Excavations


... nothing is more essential to public interest than the preservation of public liberty.

- David Hume



Tuesday, July 10, 2018

Electoral-Reform Referendum in BC: “forced to be free”

BC Attorney General David Eby’s electoral-reform referendum tends toward a particular outcome; in other words, it is biased.

Instead of an independent Citizens’Assembly which administered the provincial referenda of 2005 and 2009, today’s referendum is under the auspices of the NDP Attorney General’s office itself.

Instead of one question, there are two, which is a way of circumventing the provincial law which declares that a majority vote is necessary to bring about particular electoral reform. Do I foresee a possible Supreme Court of Canada challenge in the future?

The first ballot question asks for a simple choice between our current of first-past-the-post system (FPTP) or “A proportional representation voting system” (PR).

The second ballot question asks to list your preferences from a selection of three PR choices – dual member proportional (DMP), mixed member proportional (MMP), and rural-urban proportional (RUP). But strangely there is no mention of FPTP.

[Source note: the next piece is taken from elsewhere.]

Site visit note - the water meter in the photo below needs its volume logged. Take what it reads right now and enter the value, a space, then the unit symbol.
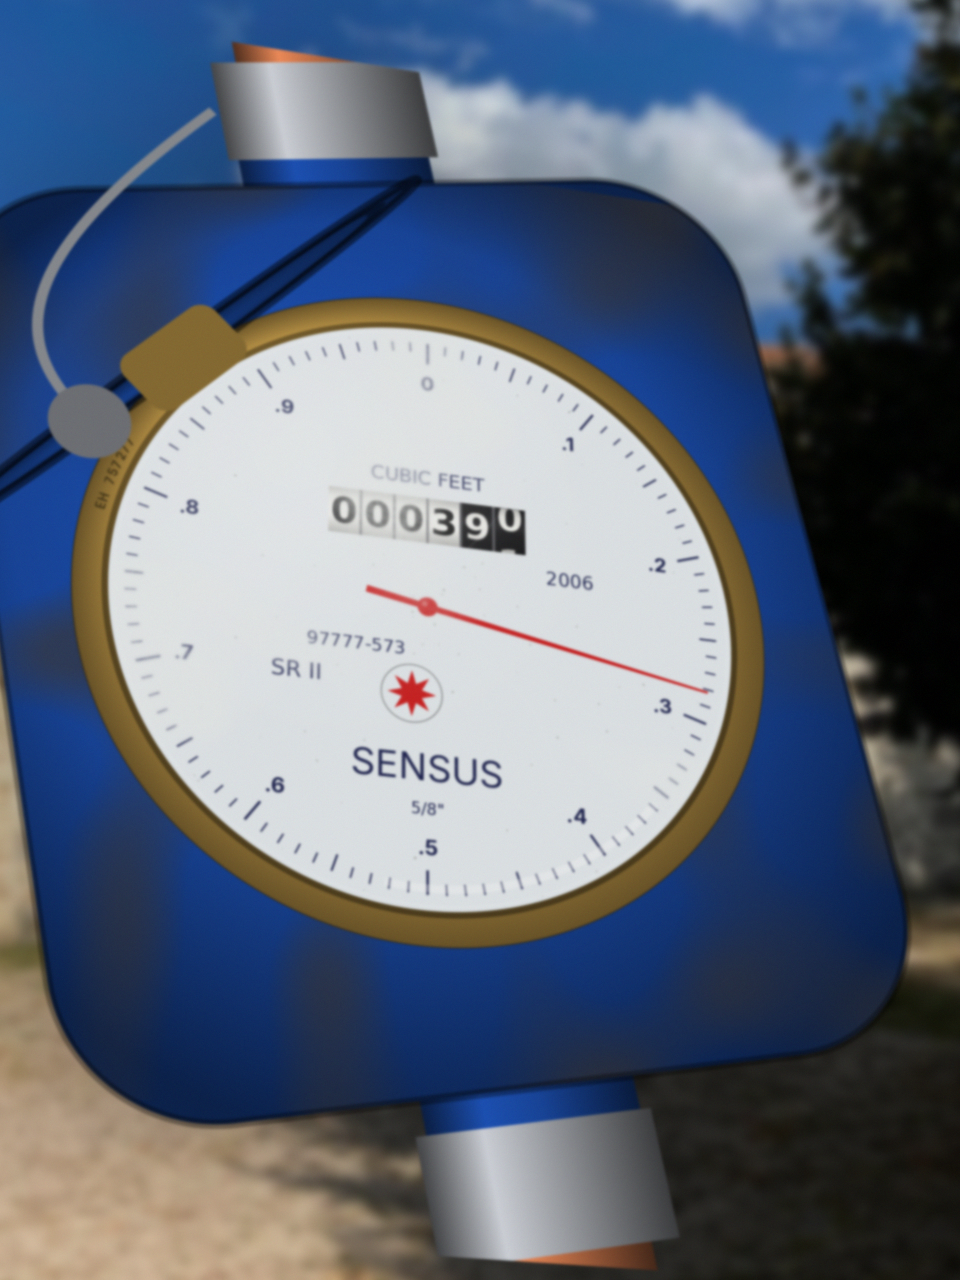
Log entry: 390.28 ft³
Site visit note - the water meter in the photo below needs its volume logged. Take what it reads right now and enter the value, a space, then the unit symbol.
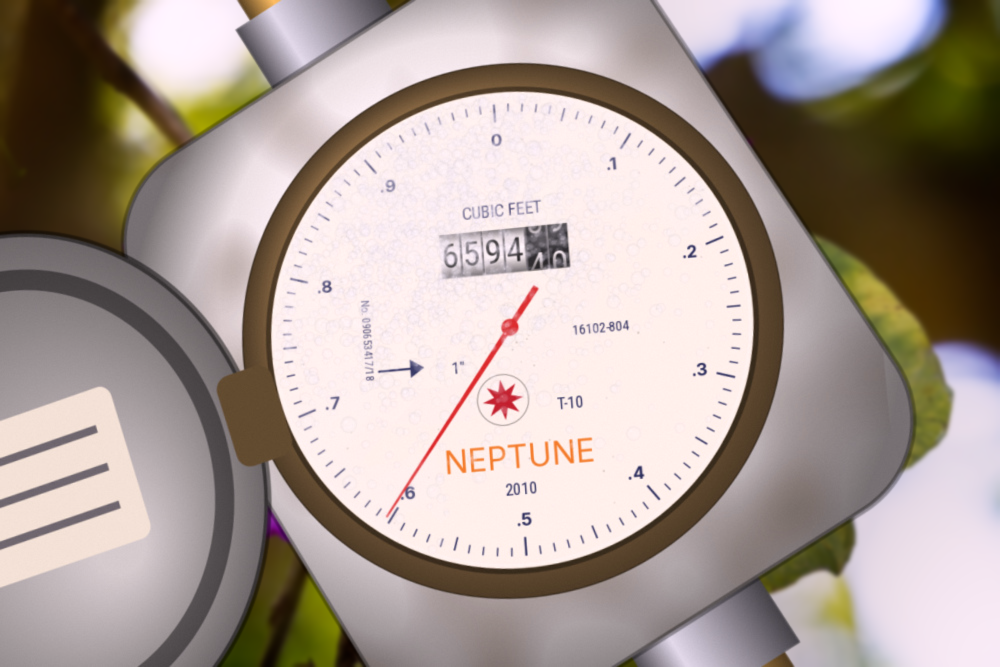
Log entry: 659439.60 ft³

Surely, if you voted for FPTP in the first ballot question, then you have no need to vote in the second ballot question.  But there is no category for FPTP in the second question, which suggests that electoral reform is already leading towards a predetermined outcome, so the FPTP voter is “forced to be free” as Rousseau might have it.

Instead of treating all electoral options equally and clearly, RUP, for example, suffers from particular obfuscation, because it combines two different PR systems, one of which was jettisoned by the last two referenda, making it unfair - and challenging for Joe Public to understand.

Instead of supplying the public with tried and tested PR choices for British Columbians, two such options on offer, DMP and RUP, have never before been implemented anywhere in the world.
  
The only plausible PR alternative is MMP, where the balance of proportional candidates are selected from a party “list”.  Could it be that the NDP government is actually angling for this particular outcome by means of subterfuge?
 
Surely provincial electoral reform could be brought to public consideration in a more transparent and fair manner.  What we have now is disproportionate representation by David Eby.